Gupta Vishal, Pandey Pulak M, Gupta Ravi K, Mridha Asit R
1 Department of Mechanical Engineering, Indian Institute of Technology Delhi, New Delhi, India.
2 Department of Orthopaedics, Government Medical College & Hospital, Chandigarh, India.
Proc Inst Mech Eng H. 2017 Mar;231(3):189-196. doi: 10.1177/0954411916688500. Epub 2017 Jan 24.

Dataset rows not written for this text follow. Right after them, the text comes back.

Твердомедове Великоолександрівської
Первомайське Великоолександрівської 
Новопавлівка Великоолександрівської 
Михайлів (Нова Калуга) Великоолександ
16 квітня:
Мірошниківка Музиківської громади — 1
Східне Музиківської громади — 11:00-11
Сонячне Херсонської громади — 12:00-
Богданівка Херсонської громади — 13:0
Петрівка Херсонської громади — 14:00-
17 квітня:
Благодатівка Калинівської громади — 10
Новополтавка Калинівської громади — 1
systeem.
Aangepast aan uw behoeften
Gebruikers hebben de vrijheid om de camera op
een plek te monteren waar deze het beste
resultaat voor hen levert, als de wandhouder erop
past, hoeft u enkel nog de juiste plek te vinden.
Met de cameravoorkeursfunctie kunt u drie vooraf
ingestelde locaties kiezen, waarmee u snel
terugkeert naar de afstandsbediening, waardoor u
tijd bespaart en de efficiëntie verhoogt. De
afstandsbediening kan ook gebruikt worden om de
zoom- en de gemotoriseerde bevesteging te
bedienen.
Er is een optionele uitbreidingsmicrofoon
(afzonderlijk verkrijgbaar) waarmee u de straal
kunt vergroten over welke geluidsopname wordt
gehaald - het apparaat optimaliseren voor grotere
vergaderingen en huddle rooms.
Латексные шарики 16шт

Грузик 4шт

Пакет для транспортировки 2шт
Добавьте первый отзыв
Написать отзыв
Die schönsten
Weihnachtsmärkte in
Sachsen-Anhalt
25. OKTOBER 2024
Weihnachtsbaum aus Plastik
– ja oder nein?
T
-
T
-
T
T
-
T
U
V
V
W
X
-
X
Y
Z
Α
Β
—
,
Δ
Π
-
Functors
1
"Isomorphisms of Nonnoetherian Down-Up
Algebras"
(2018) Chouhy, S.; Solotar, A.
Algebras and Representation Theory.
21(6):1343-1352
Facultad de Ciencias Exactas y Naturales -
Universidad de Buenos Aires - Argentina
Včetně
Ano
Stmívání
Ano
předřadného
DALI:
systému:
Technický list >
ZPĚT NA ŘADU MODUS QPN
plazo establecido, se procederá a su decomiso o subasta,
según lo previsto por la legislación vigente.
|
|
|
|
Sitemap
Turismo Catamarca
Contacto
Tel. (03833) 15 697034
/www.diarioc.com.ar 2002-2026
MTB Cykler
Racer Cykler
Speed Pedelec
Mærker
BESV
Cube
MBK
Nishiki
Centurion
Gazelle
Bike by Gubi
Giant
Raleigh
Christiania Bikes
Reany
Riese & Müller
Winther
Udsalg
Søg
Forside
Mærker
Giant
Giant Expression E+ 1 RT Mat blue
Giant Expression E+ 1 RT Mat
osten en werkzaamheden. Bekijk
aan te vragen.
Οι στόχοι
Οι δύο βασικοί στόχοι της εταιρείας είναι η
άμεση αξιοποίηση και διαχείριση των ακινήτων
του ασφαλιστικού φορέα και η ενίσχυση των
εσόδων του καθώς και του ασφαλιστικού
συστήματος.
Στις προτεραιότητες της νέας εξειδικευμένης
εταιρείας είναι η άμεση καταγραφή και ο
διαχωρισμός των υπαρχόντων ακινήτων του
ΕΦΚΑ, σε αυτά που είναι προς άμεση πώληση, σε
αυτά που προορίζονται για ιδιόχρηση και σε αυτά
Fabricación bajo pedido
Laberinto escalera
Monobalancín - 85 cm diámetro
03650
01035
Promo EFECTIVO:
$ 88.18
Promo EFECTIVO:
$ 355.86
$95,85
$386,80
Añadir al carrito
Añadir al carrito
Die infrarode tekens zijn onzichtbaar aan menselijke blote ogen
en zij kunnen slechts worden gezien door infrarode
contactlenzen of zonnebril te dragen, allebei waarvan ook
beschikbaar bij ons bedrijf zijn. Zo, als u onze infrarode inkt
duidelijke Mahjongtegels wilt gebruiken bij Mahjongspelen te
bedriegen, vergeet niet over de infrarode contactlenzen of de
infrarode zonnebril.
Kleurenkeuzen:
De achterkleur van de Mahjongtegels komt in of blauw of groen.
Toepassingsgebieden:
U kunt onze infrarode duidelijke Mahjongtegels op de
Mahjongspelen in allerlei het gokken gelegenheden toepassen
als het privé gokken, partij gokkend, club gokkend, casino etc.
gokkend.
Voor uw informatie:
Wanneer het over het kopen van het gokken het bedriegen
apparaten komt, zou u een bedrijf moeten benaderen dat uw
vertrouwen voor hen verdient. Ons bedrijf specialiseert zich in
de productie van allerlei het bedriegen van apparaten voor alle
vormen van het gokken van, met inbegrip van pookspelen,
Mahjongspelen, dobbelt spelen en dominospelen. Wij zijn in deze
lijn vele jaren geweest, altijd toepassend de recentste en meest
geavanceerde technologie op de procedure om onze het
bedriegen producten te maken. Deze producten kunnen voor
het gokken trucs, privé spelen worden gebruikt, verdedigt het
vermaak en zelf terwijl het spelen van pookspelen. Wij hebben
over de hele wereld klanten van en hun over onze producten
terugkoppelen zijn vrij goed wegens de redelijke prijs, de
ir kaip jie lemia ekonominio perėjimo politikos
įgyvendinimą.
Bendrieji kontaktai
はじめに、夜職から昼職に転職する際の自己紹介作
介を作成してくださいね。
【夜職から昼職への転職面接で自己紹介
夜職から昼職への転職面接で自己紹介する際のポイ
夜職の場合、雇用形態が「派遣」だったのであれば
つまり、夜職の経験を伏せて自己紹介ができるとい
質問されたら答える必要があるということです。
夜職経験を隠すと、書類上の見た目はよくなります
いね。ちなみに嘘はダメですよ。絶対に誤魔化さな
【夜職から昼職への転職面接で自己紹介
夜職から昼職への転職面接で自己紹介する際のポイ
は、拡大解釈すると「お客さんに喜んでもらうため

Bone drilling is common in orthopedic procedures and the heat produced during conventional experimental drilling often exceeds critical temperature of 47 °C and induces thermal osteonecrosis. The osteonecrosis may be the reason for impaired healing, early loosening and implant failure. This study was undertaken to control the temperature rise by interrupted cutting and reduced friction effects at the interface of drill tool and the bone surface. In this work, rotary ultrasonic drilling technique with diamond abrasive particles coated on the hollow drill tool without any internal or external cooling assistance was used. Experiments were performed at room temperature on the mid-diaphysis sections of fresh pig bones, which were harvested immediately after sacrifice of the animal. Both rotary ultrasonic drilling on bone and conventional surgical drilling on bone were performed in a five set of experiments on each process using identical constant process parameters. The maximum temperature of each trial was recorded by K-type thermocouple device. Ethylenediaminetetraacetic acid decalcification was done for microscopic examination of bone. In this comparative procedure, rotary ultrasonic drilling on bone produced much lower temperature, that is, 40.2 °C ± 0.4 °C and 40.3 °C ± 0.2 °C as compared to that of conventional surgical drilling on bone, that is, 74.9 °C ± 0.8 °C and 74.9 °C ± 0.6 °C with respect to thermocouples fixed at first and second position, respectively. The conventional surgical drilling on bone specimens revealed gross tissue burn, microscopic evidence of thermal osteonecrosis and tissue injury in the form of cracks due to the generated force during drilling. But our novel technique showed no such features. Rotary ultrasonic drilling on bone technique is robust and superior to other methods for drilling as it induces no thermal osteonecrosis and does not damage the bone by generating undue forces during drilling.
骨钻孔在骨科手术中很常见,传统实验钻孔过程中产生的热量往往超过47°C的临界温度,会引发热骨坏死。骨坏死可能是愈合受损、早期松动和植入物失败的原因。本研究旨在通过间断切割以及降低钻孔工具与骨表面界面处的摩擦效应来控制温度升高。在这项工作中,使用了空心钻孔工具上涂覆有金刚石磨料颗粒且无任何内部或外部冷却辅助的旋转超声钻孔技术。实验在室温下对新鲜猪骨的骨干中段进行,这些猪骨在动物处死后立即采集。在每个过程的五组实验中,分别对骨进行旋转超声钻孔和传统外科钻孔,使用相同的恒定工艺参数。每次试验的最高温度由K型热电偶装置记录。进行乙二胺四乙酸脱钙处理以对骨进行显微镜检查。在这个对比过程中,与传统外科钻孔相比,骨旋转超声钻孔产生的温度要低得多,对于固定在第一和第二位置的热电偶,分别为40.2°C±0.4°C和40.3°C±0.2°C,而传统外科钻孔分别为74.9°C±0.8°C和74.9°C±0.6°C。对骨标本进行的传统外科钻孔显示出明显的组织烧伤、热骨坏死的微观证据以及钻孔过程中产生的力导致的裂纹形式的组织损伤。但我们的新技术没有这些特征。骨旋转超声钻孔技术性能强大且优于其他钻孔方法,因为它不会引发热骨坏死,并且在钻孔过程中不会因产生过大的力而损伤骨。